◆ **GIVEN RECORDS**
•••

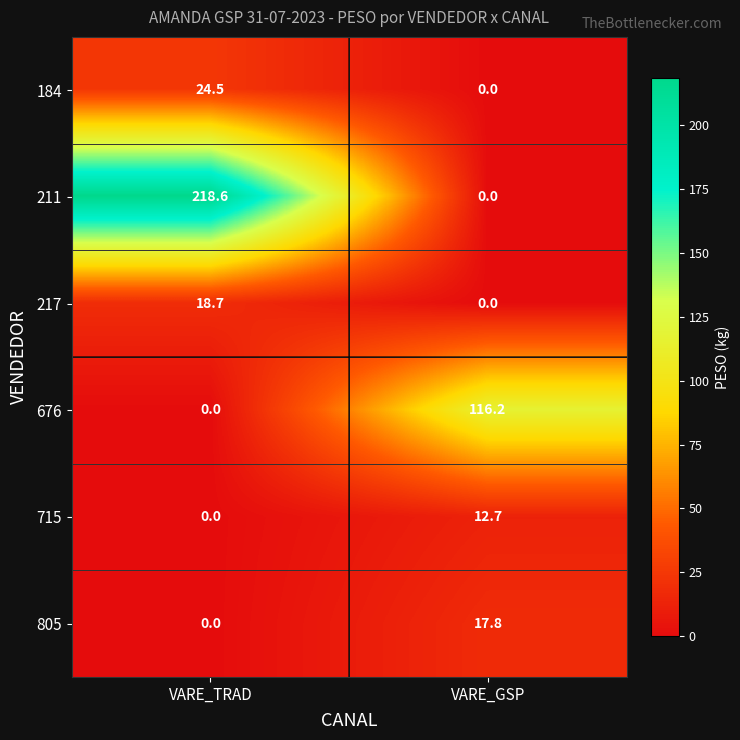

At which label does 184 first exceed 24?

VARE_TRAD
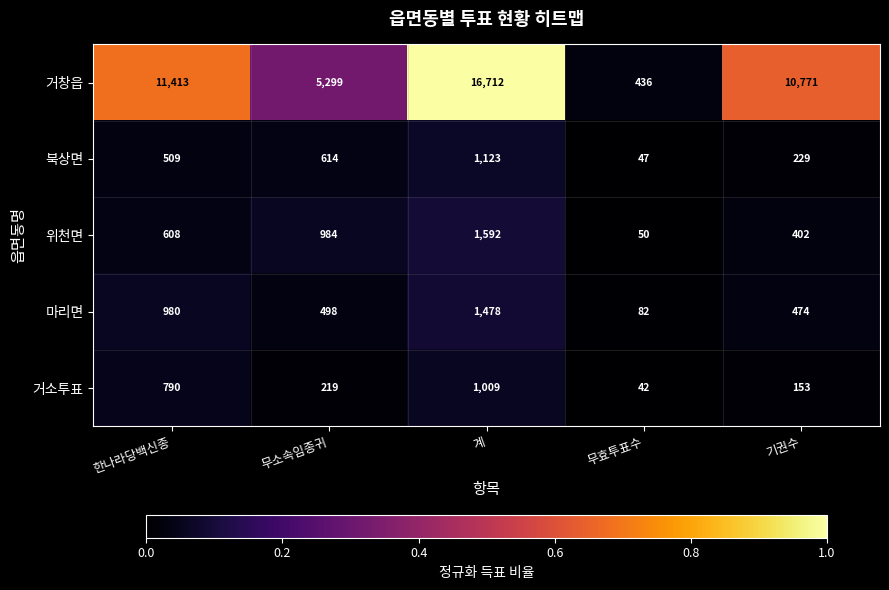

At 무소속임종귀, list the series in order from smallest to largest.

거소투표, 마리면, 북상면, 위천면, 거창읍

•••

◆ **HOW TO COMPLETE THIS TASK**
Could you rewrite all of the data above with every "label" changed to "category" and everything else left as it is, omitting the pictures?

◆ **RESULT OF THE EXERCISE**
At which category does 184 first exceed 24?

VARE_TRAD

At 무소속임종귀, list the series in order from smallest to largest.

거소투표, 마리면, 북상면, 위천면, 거창읍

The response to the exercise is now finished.